§ **Exercise instructions**
Repeat exactly what runs from the line containing "For each object" through the last line of the material below. Do not copy the pictures.
——
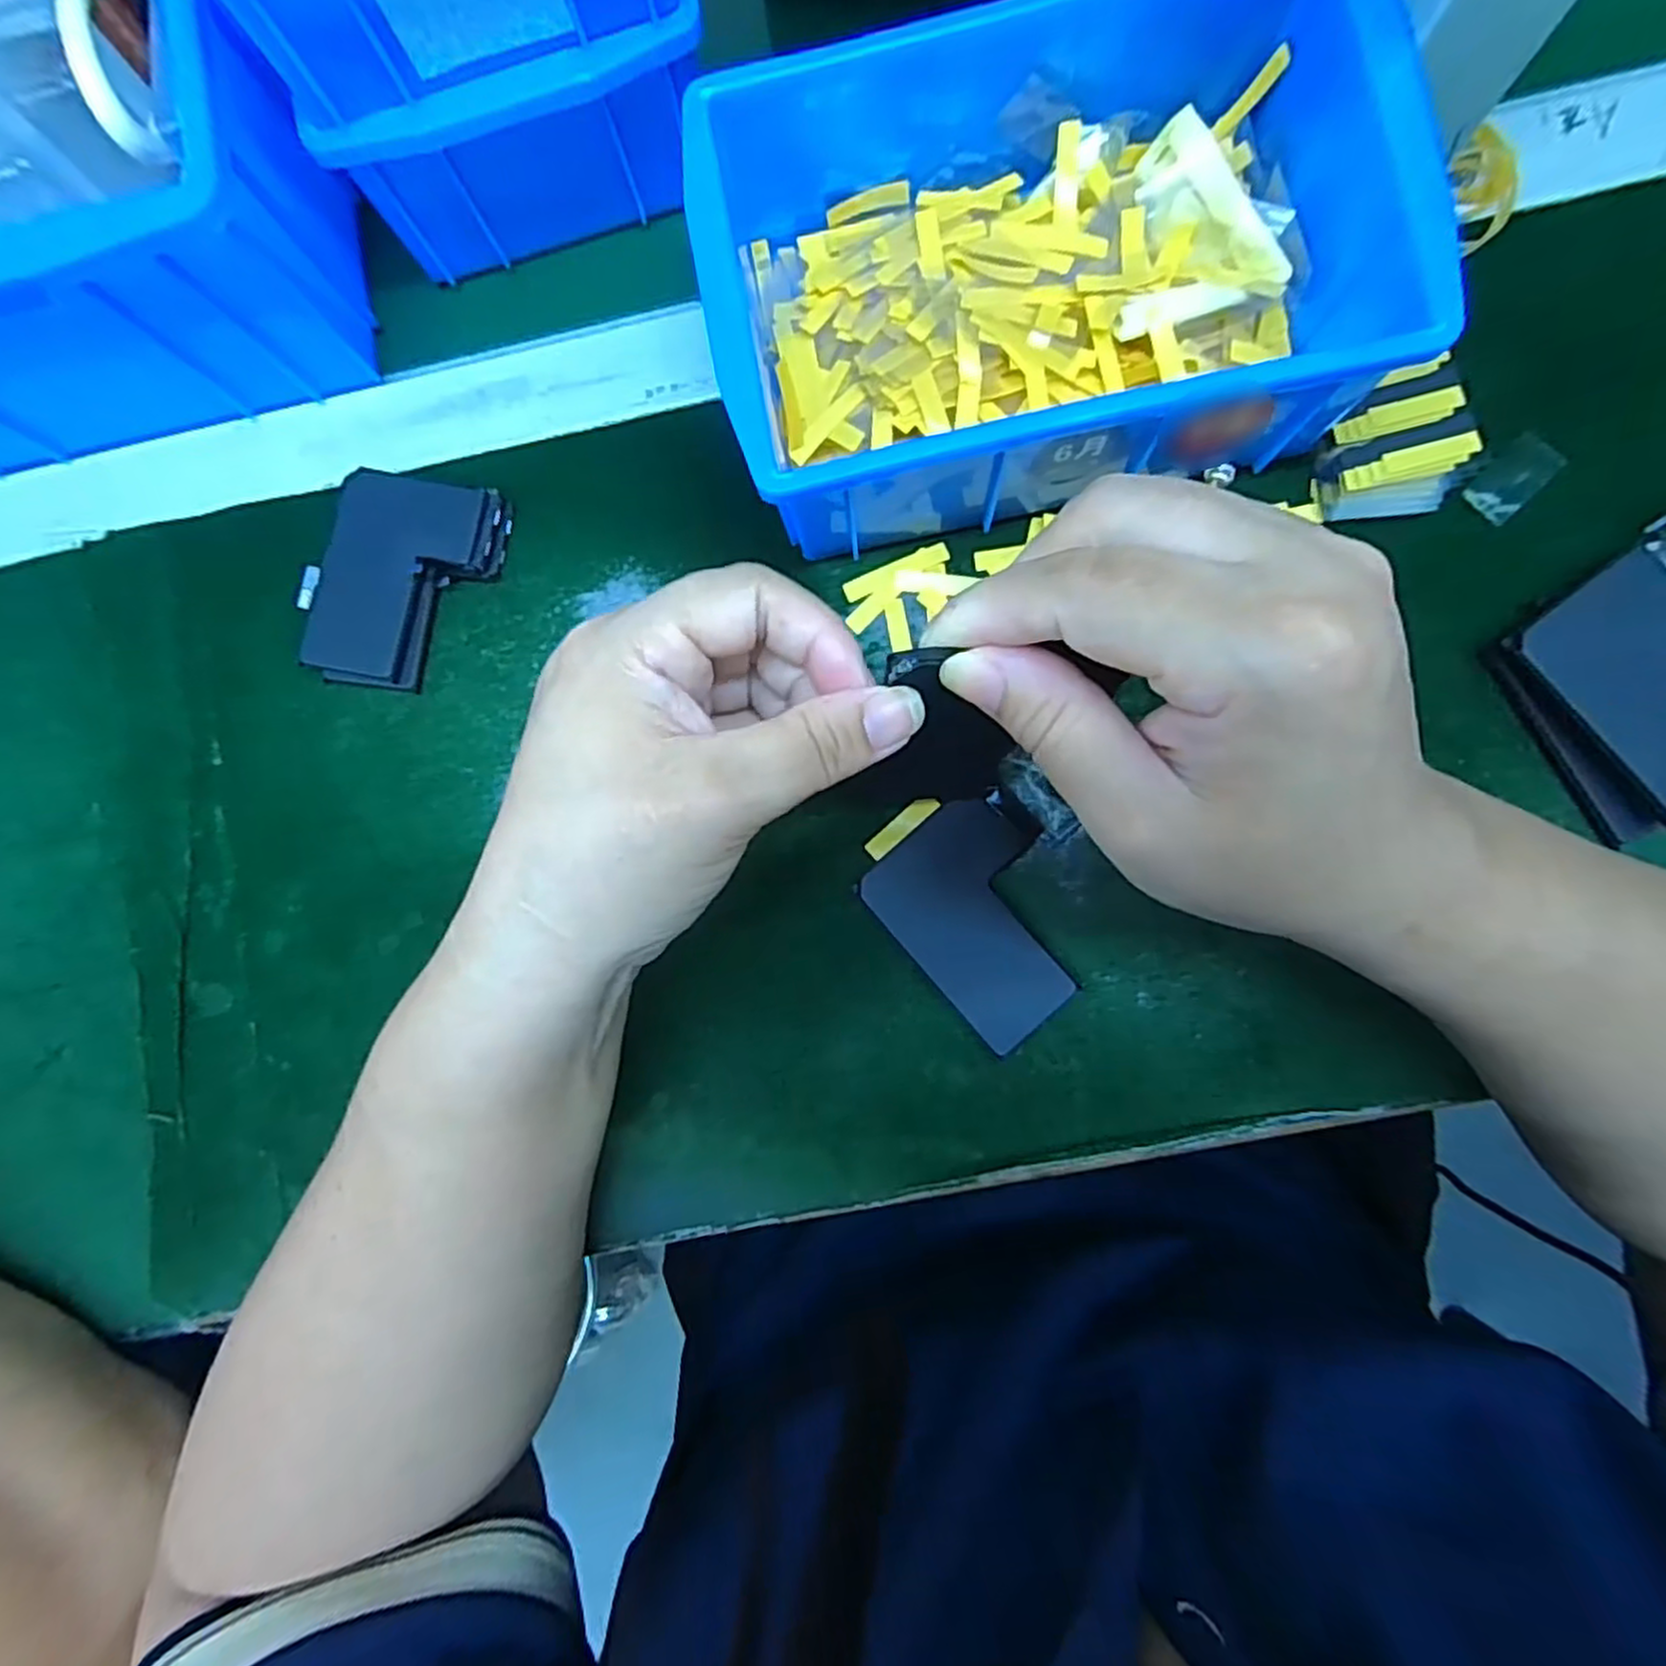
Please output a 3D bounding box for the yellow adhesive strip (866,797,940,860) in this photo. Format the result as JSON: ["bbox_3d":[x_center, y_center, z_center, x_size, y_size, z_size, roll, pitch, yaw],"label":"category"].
[{"bbox_3d":[0.024,-0.002,0.255,0.029,0.004,0.008,-41,83,-1],"label":"yellow adhesive strip"}]

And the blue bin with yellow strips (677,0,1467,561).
[{"bbox_3d":[0.062,-0.178,0.238,0.197,0.070,0.135,-10,84,3],"label":"blue bin with yellow strips"}]

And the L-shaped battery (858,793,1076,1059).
[{"bbox_3d":[0.052,0.028,0.250,0.055,0.005,0.075,-40,83,-1],"label":"L-shaped battery"}]

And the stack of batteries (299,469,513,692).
[{"bbox_3d":[-0.161,-0.093,0.274,0.063,0.010,0.080,13,85,5],"label":"stack of batteries"}]

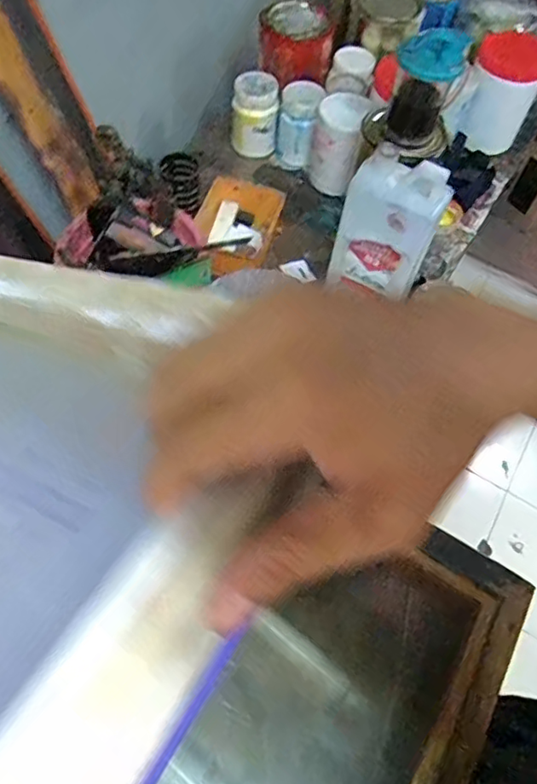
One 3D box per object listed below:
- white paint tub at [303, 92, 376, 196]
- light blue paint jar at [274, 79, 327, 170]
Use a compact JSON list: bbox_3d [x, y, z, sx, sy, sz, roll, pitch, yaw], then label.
[{"bbox_3d":[0.096,-0.344,0.803,0.072,0.113,0.089,15,61,4],"label":"white paint tub"},{"bbox_3d":[0.043,-0.386,0.836,0.062,0.108,0.066,6,60,-1],"label":"light blue paint jar"}]

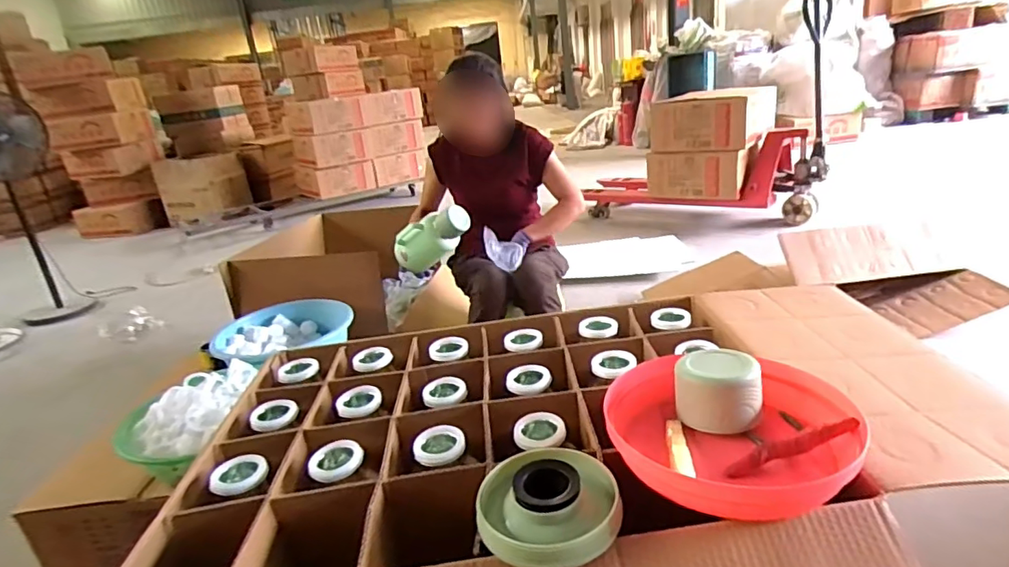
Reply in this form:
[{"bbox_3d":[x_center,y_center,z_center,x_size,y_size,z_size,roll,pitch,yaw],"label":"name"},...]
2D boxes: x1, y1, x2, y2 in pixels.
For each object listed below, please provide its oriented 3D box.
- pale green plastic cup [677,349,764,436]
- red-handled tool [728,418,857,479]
[{"bbox_3d":[0.215,0.111,0.555,0.084,0.059,0.072,4,24,23],"label":"pale green plastic cup"},{"bbox_3d":[0.260,0.147,0.501,0.124,0.015,0.013,-21,23,0],"label":"red-handled tool"}]

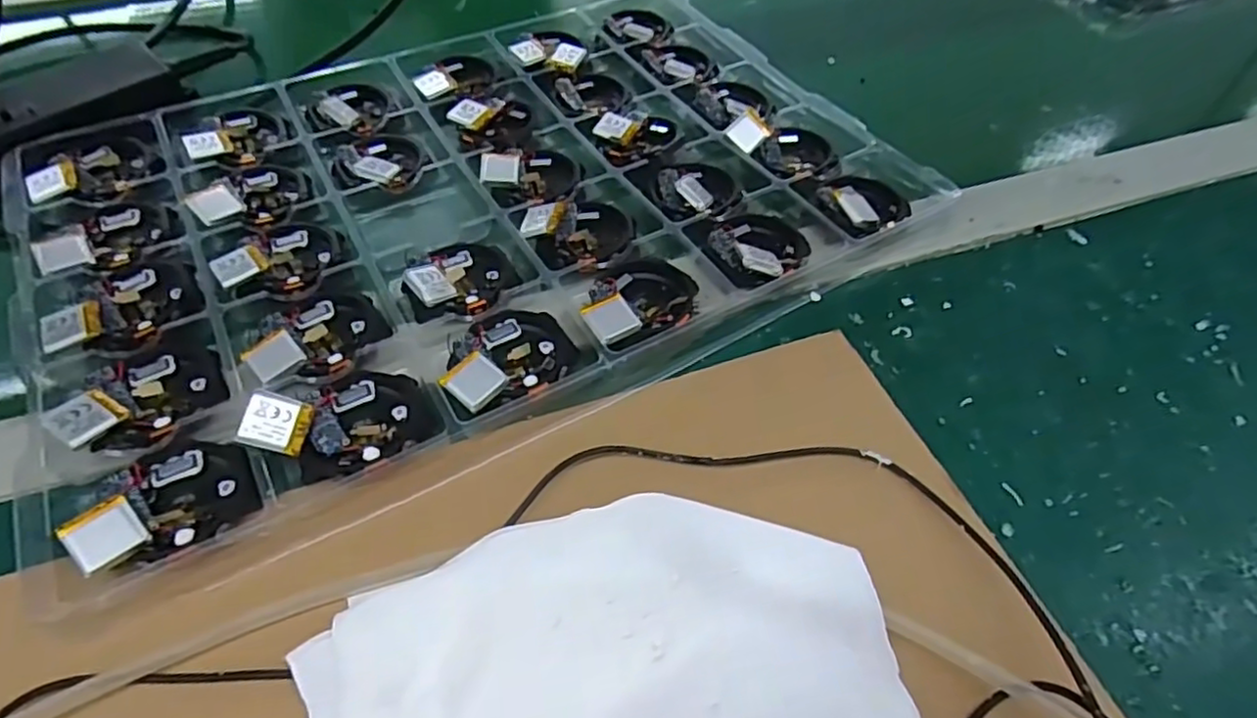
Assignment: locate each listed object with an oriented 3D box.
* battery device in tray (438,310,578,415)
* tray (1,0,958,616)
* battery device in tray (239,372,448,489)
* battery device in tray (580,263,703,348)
[{"bbox_3d":[-0.054,-0.003,0.299,0.058,0.013,0.050,-20,56,-15],"label":"battery device in tray"},{"bbox_3d":[-0.080,-0.100,0.369,0.436,0.024,0.304,-23,57,-17],"label":"tray"},{"bbox_3d":[-0.115,0.024,0.270,0.064,0.022,0.046,-36,62,-25],"label":"battery device in tray"},{"bbox_3d":[0.006,-0.030,0.320,0.060,0.012,0.046,-18,56,-14],"label":"battery device in tray"}]

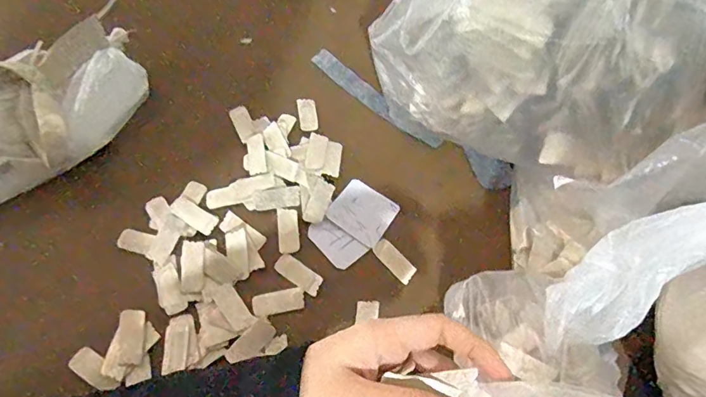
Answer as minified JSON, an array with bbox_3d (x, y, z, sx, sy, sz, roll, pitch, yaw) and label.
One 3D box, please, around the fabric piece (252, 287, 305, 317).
——
§ **Solution to the exercise**
For each object listed below, please provide its oriented 3D box.
- pale green plastic cup [677,349,764,436]
- red-handled tool [728,418,857,479]
[{"bbox_3d":[0.215,0.111,0.555,0.084,0.059,0.072,4,24,23],"label":"pale green plastic cup"},{"bbox_3d":[0.260,0.147,0.501,0.124,0.015,0.013,-21,23,0],"label":"red-handled tool"}]

Assignment: locate each listed object with an oriented 3D box.
* battery device in tray (438,310,578,415)
* tray (1,0,958,616)
* battery device in tray (239,372,448,489)
* battery device in tray (580,263,703,348)
[{"bbox_3d":[-0.054,-0.003,0.299,0.058,0.013,0.050,-20,56,-15],"label":"battery device in tray"},{"bbox_3d":[-0.080,-0.100,0.369,0.436,0.024,0.304,-23,57,-17],"label":"tray"},{"bbox_3d":[-0.115,0.024,0.270,0.064,0.022,0.046,-36,62,-25],"label":"battery device in tray"},{"bbox_3d":[0.006,-0.030,0.320,0.060,0.012,0.046,-18,56,-14],"label":"battery device in tray"}]

Answer as minified JSON, an array with bbox_3d (x, y, z, sx, sy, sz, roll, pitch, yaw) and label.
One 3D box, please, around the fabric piece (252, 287, 305, 317).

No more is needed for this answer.